Marvin Gaye
Here, My Dear
Motown (Universal)
Kollege hh meinte als erster, nun wolle Marvin Gaye mit dem Doppelalbum „Here, My Dear“ wohl mal in Stevie Wonder’s Fußstapfen treten und zeigen, wer der Größte unterm Soul-Himmel ist. So gesehen, sollte Gaye weitere Versuche in entsprechender Richtung unterlassen. Anderseits hat Gaye mit beispielsweise „What’s Going On“ oder „Let’s Get It On“ und auch im Duett mit Diana Ross vortreffliche Alben geliefert, die im Sinne eines Songtitels wie „You Sure Love To Ball“ Thema Nummer eins bevorzugten und dabei „einige der stimulierendsten bis dahin veröffentlichten Schlafzimmergesänge“ (Rocklexikon) enthielten.
Thema von „Here, My Dear“ ist nun zwar auch die Liebe, indes unter dem Aspekt von Gaye’s Trennung von seiner Frau Anna. Solches ist natürlich meistens schmerzlich – Gaye’s persönliche Gefühle also in allen Ehren. Doch eine Langspielplatte ist halt keine private, sondern eine öffentliche Angelegenheit, und man kann von niemandem erwarten, daß er/sie gleich in Mitgefühl ausbricht, weil Herr Gaye Privatprobleme hat und diese auf „Here, My Dear“ exzessiv auslebt. Zumal er eben nicht Allgemeingültiges formuliert wie Anfang der siebziger Jahre die US-Songwriter im Schlepptau von Neil Young oder Joni Mitchell.

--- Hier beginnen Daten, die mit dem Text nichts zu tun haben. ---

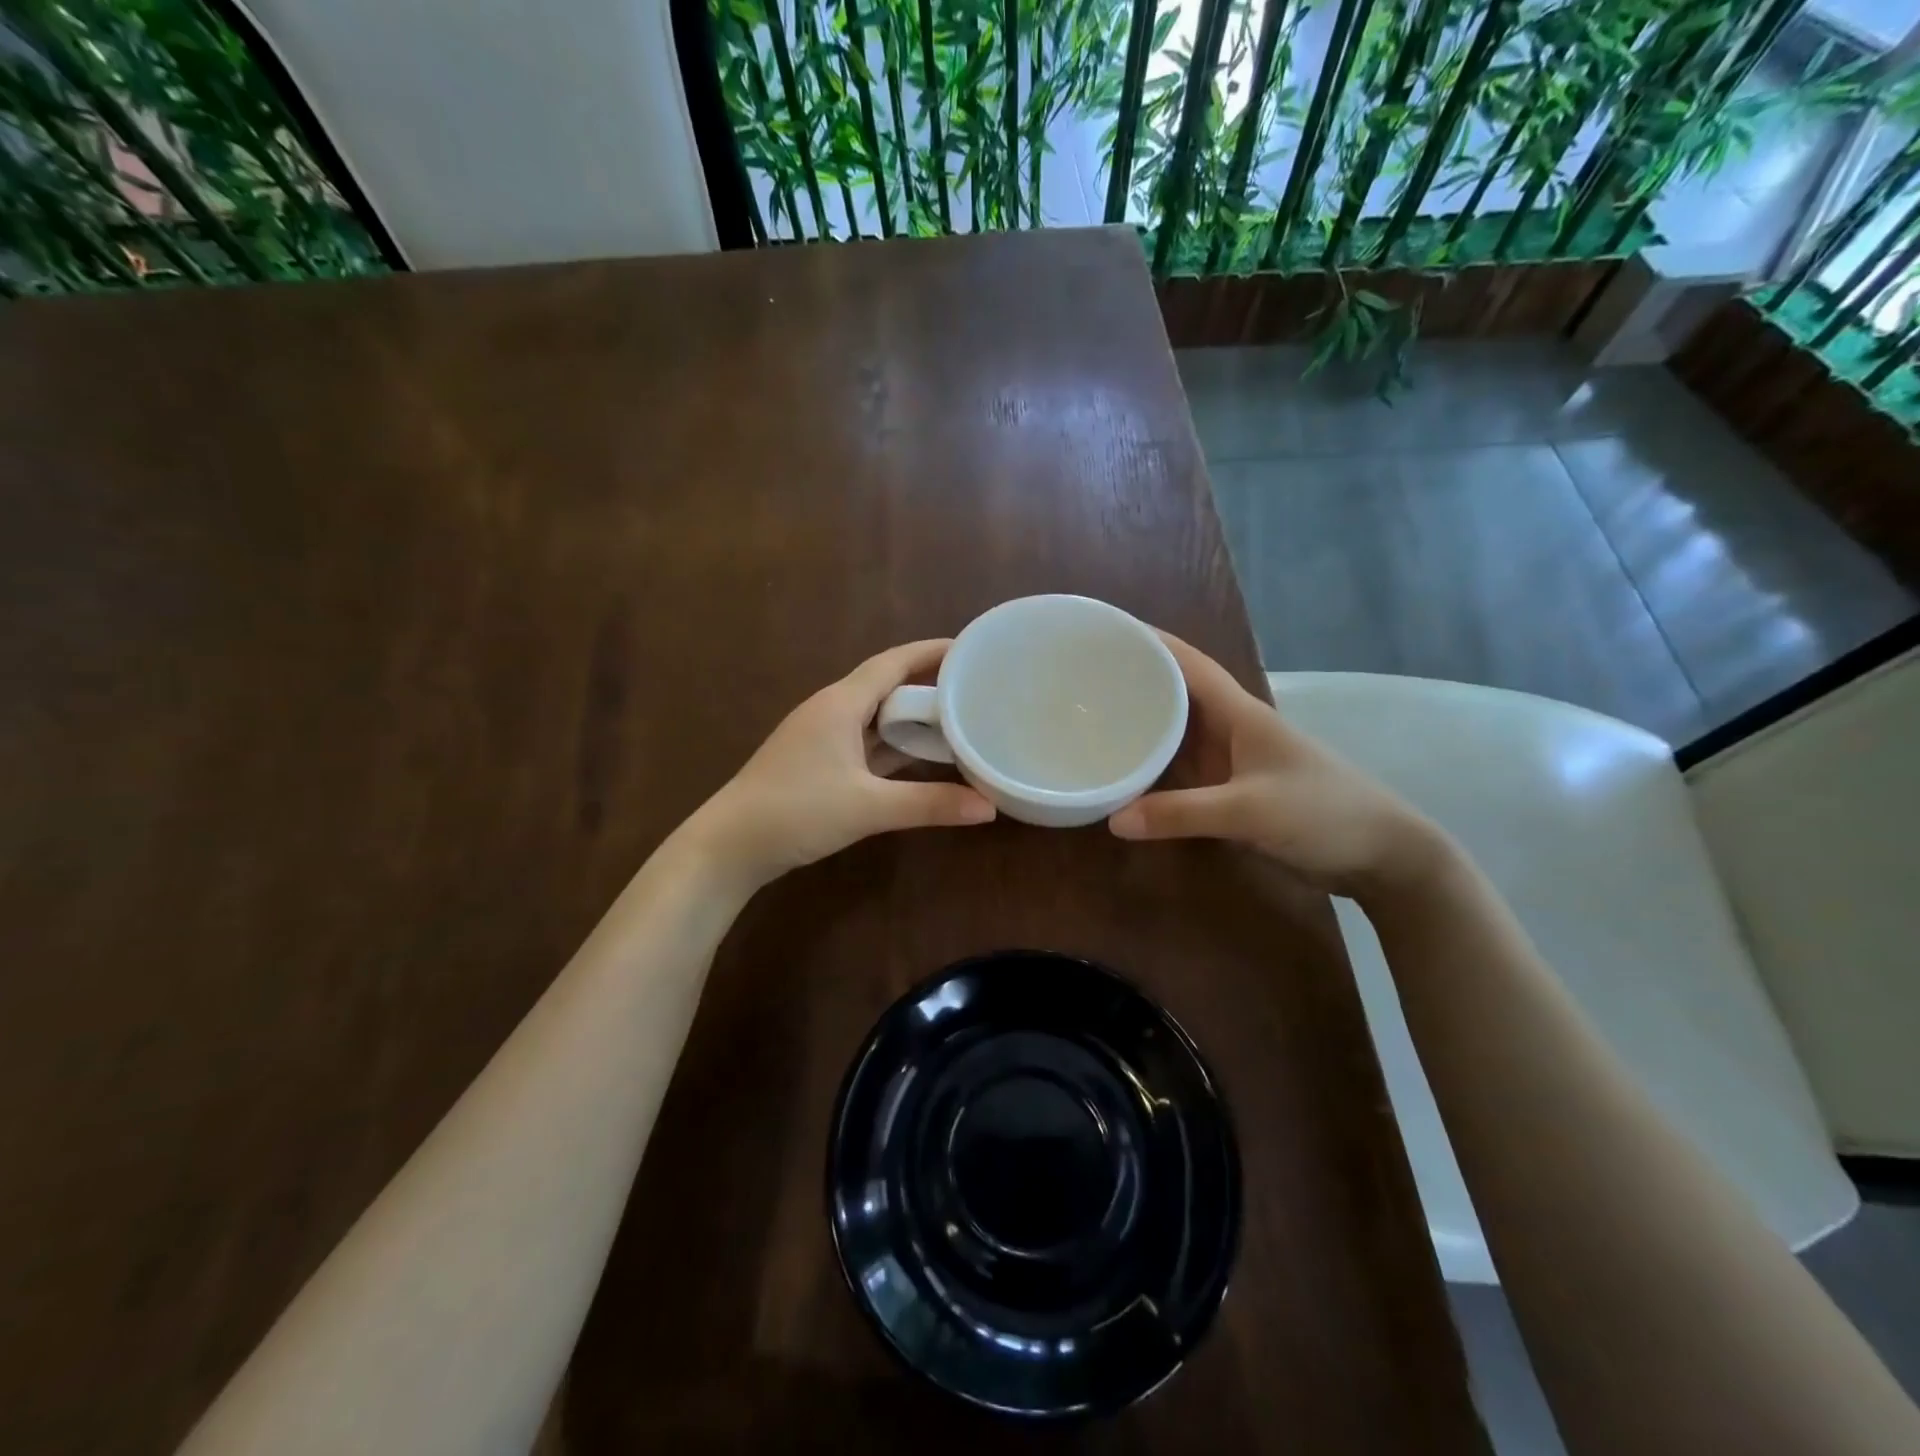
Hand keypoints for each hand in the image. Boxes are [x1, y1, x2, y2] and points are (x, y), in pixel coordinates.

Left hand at [684, 640, 995, 892]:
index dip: (932, 651)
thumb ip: (930, 804)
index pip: (893, 662)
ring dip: (911, 718)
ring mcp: (821, 736)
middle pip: (887, 685)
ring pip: (875, 716)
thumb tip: (989, 808)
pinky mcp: (817, 762)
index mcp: (841, 704)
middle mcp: (831, 710)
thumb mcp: (869, 807)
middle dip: (928, 684)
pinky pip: (865, 741)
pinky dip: (894, 745)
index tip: (971, 648)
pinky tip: (919, 758)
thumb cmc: (797, 812)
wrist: (729, 846)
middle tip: (974, 688)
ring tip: (956, 720)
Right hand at [1107, 633, 1447, 902]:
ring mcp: (1231, 760)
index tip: (1105, 631)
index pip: (1188, 663)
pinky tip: (1125, 771)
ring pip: (1176, 732)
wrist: (1380, 854)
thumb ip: (1182, 813)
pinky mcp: (1230, 790)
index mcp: (1239, 713)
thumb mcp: (1249, 811)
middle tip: (1080, 678)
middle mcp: (1230, 728)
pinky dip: (1153, 765)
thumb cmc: (1322, 814)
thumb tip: (1113, 819)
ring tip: (1091, 716)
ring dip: (1141, 722)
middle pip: (1175, 693)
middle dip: (1134, 680)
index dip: (1150, 642)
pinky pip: (1181, 769)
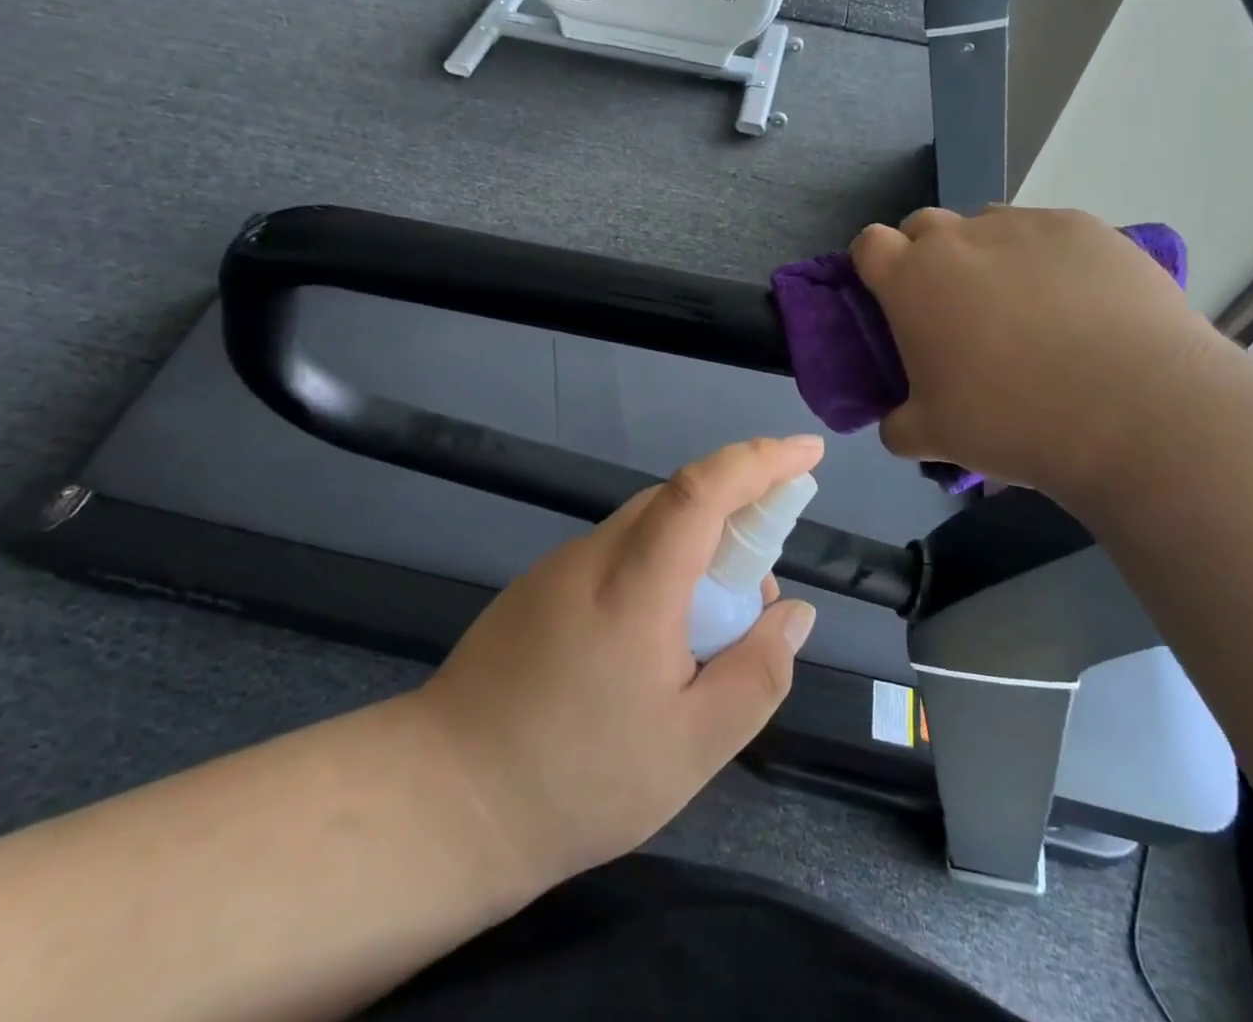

Mich berührt das private Schicksal meiner Verwandten, Freunde und Freundinnen und nicht zuletzt meiner Schüler – Zeit für Marvin Gaye bleibt mir da nicht, weshalb mir dessen Gefühle also ziemlich schnuppe sind. Und unter dieser Sicht halte ich „Here, My Dear“ für ein perfekt produziertes, von Weltschmerz durchzogenes, deshalb vorwiegend eintönig und schleppend klingendes Album, dem ich auch nach dem vierten Anhören wenig abgewinnen kann. In froher Stimmung mag ich es nicht auflegen, weil es mich bedrückt, in mieser Stimmung erst recht. Und als bloßer Hintergrund ist mir Marvin Gaye eigentlich zu schade. ??